▼▼▼

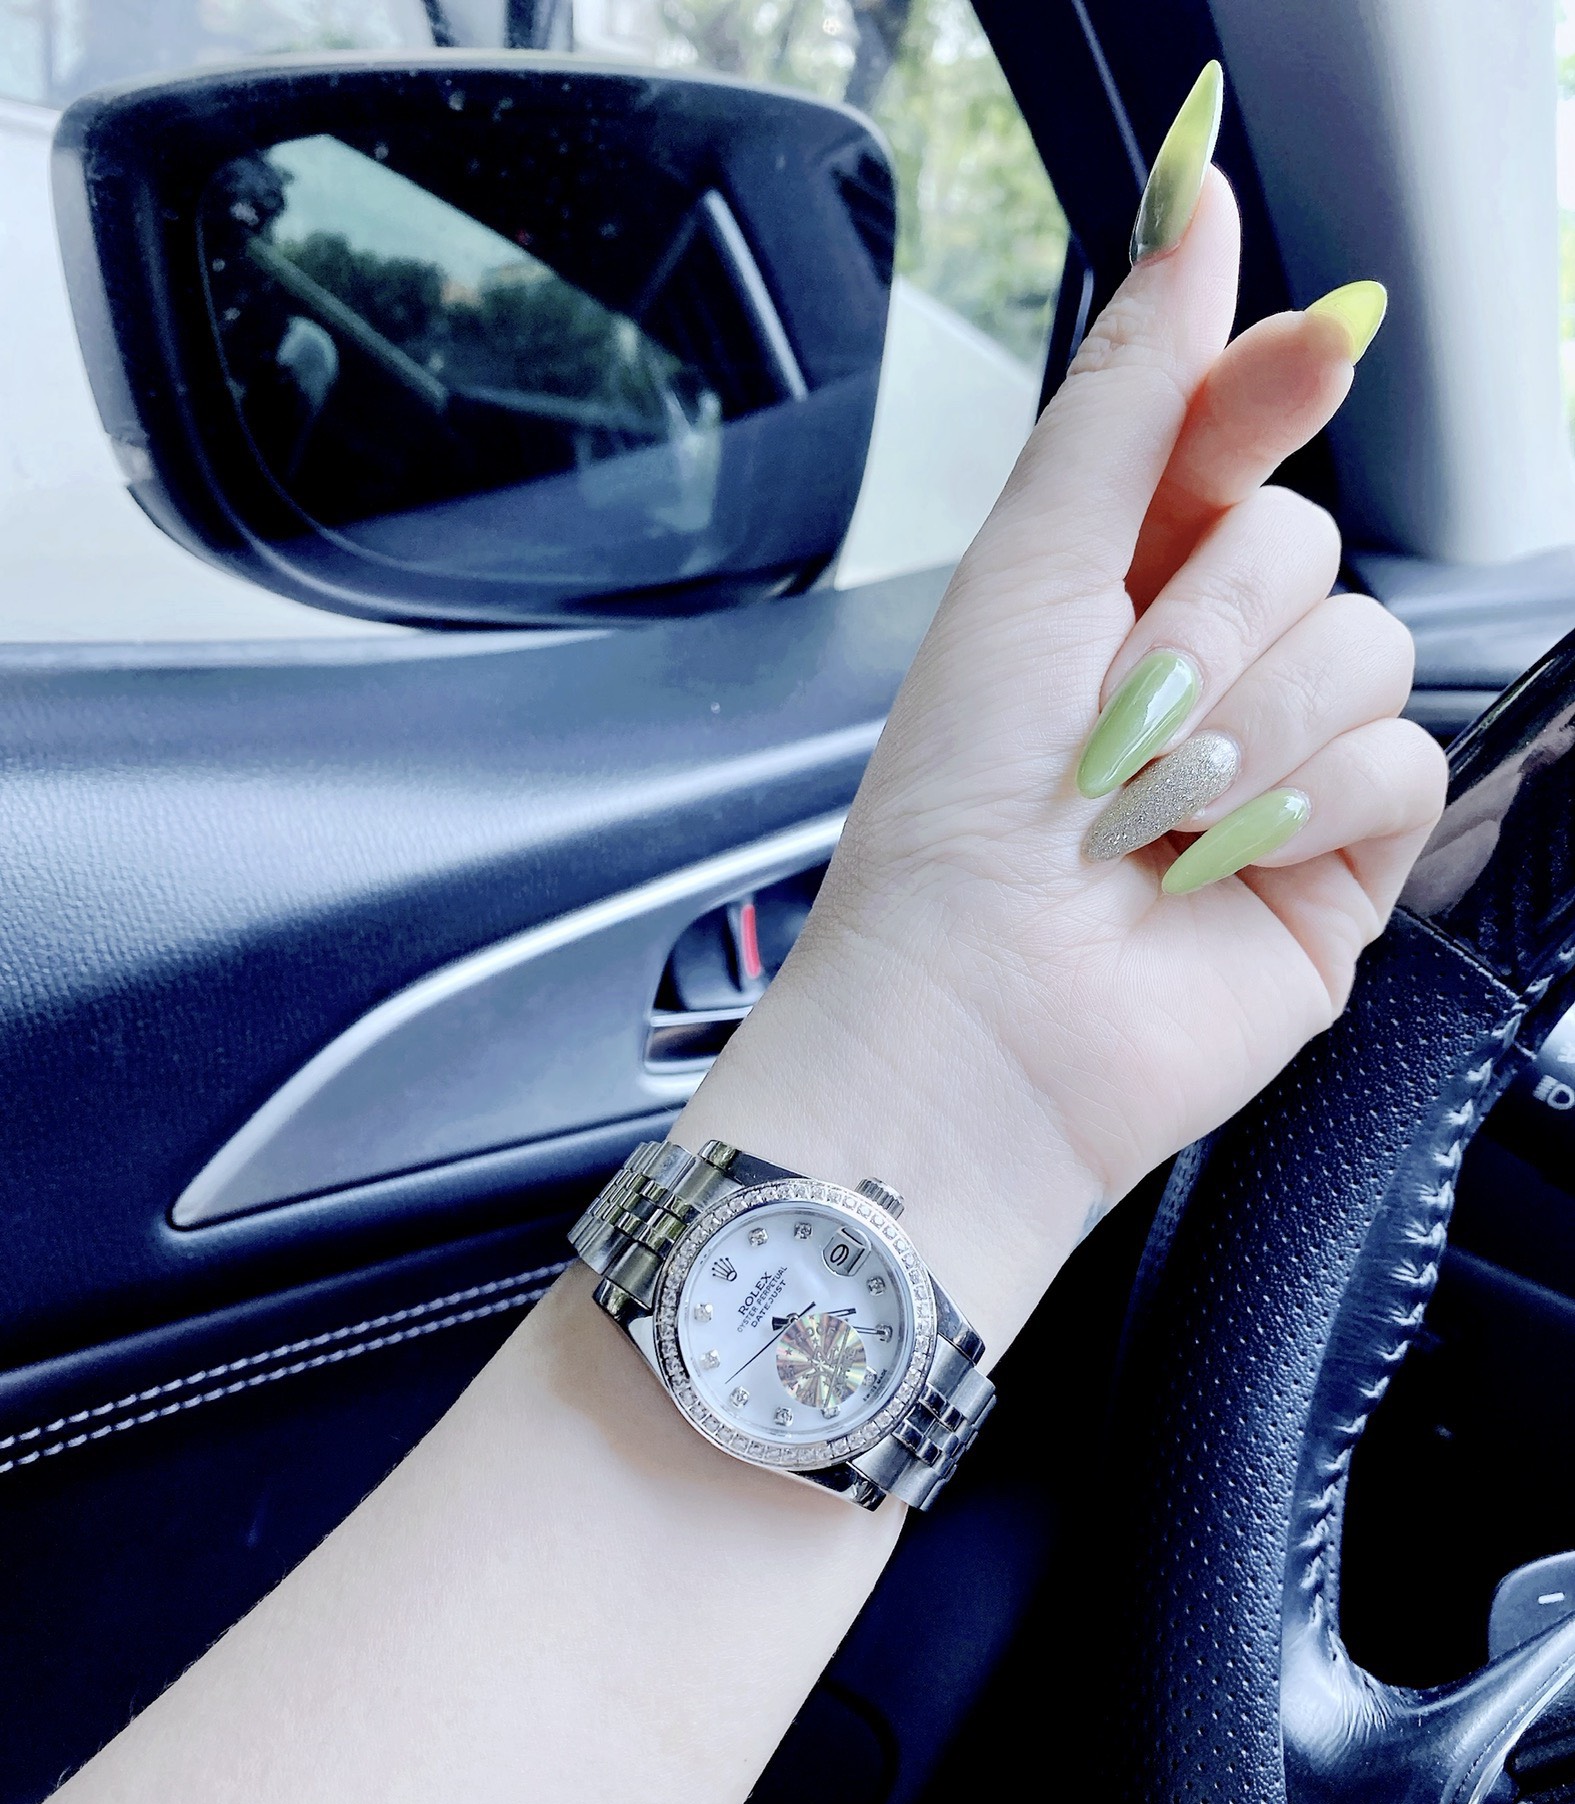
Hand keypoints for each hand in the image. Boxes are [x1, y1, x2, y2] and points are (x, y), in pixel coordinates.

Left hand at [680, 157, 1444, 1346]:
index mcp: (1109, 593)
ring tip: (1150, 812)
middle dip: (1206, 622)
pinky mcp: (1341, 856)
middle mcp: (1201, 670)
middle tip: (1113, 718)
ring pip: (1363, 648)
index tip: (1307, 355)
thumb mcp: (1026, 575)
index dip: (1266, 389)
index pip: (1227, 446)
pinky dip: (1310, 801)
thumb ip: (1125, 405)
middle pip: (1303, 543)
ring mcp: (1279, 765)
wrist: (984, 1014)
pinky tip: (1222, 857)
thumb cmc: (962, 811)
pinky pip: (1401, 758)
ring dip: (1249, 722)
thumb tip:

▲▲▲

→ **ASSIGNMENT**
Exactly how many lines in the listing above contain the string "hand"? Give the number without comment.

→ **SOLUTION FOR THIS PROBLEM**
2